Another aspect that will need attention for the new generation of neuromodulation treatments is the level of user control. The “place and forget” systems of today’s implants will no longer work if stimulation is to be turned on or off, or if it requires tuning in response to the patient’s condition. Instead, we will require a simple, user-friendly means of controlling the implant from the outside. This will need to be achieved via bi-direction wireless communication with an external device, which can enable transfer of data and commands to and from the implant. This will then open up the possibility of closed-loop therapy based on measurement and understanding of the impact observed. Moreover, if re-calibration of the electrode-nerve interface via the cuff is required, it could be achieved via the remote system.
Needless to say, due attention must be paid to the security of this communication to prevent unintended interactions and ensure reliability of the actions. For example, appropriate encryption techniques and handshakes should be applied to ensure authenticity of the external device, as well as confirming the identity of the user. Different levels of control will need to be granted to different types of users, e.g. the patient and the clinician. But these are not insurmountable challenges—in fact, they have already been tackled in other areas of healthcare as well as in other connected systems we already use for everyday tasks, like banking.
Neuromodulation as a technique offers huge promise—not just for the therapies it has already been approved for, like pain relief and epilepsy, but also for therapies that are still in the research phase, including chronic conditions like depression, which affect a large number of people.
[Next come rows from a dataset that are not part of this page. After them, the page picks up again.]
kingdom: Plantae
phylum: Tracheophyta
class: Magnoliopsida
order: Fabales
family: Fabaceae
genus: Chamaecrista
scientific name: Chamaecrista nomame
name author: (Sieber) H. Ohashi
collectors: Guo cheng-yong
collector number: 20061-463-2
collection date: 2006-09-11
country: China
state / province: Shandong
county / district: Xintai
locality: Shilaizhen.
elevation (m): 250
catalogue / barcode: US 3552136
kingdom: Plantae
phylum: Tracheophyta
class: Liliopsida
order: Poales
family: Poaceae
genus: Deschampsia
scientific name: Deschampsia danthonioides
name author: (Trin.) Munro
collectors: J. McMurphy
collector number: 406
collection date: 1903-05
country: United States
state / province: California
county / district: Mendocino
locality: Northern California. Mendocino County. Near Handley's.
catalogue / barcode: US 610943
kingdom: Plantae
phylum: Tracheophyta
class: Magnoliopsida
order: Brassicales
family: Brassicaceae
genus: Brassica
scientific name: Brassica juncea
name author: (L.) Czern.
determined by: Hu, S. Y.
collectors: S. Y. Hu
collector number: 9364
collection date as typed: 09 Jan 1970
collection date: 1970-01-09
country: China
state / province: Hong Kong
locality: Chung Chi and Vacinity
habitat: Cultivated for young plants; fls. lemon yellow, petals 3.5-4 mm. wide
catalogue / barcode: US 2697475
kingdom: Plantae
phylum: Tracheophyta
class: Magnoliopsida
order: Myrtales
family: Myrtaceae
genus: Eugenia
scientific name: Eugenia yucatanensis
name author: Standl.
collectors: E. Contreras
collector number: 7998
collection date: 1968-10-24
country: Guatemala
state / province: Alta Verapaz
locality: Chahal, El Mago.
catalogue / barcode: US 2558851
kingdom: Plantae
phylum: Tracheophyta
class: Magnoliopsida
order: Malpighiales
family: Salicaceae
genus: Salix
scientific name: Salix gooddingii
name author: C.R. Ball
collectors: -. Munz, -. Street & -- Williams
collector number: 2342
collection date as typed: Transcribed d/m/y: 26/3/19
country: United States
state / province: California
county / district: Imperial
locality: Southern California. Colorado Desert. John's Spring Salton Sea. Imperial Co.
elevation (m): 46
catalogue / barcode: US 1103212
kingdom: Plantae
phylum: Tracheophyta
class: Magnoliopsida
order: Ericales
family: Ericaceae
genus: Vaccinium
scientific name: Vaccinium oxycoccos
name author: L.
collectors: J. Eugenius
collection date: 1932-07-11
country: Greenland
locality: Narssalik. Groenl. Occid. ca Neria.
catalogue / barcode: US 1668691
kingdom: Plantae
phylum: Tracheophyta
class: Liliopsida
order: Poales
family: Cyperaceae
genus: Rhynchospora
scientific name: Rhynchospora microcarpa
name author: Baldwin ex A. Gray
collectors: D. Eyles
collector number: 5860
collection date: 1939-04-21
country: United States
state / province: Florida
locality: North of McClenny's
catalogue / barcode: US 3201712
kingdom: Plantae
Significant cost savings and quality of life benefits can be gained if these therapies are made easily available and accessible by a larger patient population.
But for this promise to be realized, and for the healthcare economics to stack up, the big boys of the implant industry need to rise to the challenge. They must be willing to take a risk and think outside the “can.” Equally important is the role of regulators and clinicians who must be willing to support the change that this will bring. The technology building blocks are available, as well as the know-how and engineering skills to push boundaries and realize the necessary solutions—I should know, I see them in our building!
While we are unlikely to see transformation happen overnight, we are hopefully not too many years away from it—and I am sure that the wait will be worthwhile. Given the recent activity and significant investment in the neuromodulation space from “outsiders” such as pharmaceutical giant GlaxoSmithKline, it is fair to say that competition will be fierce and as always, the advantage will be with those who are first to the finish line.
Vaishali Kamat is head of the digital health practice at Cambridge Consultants.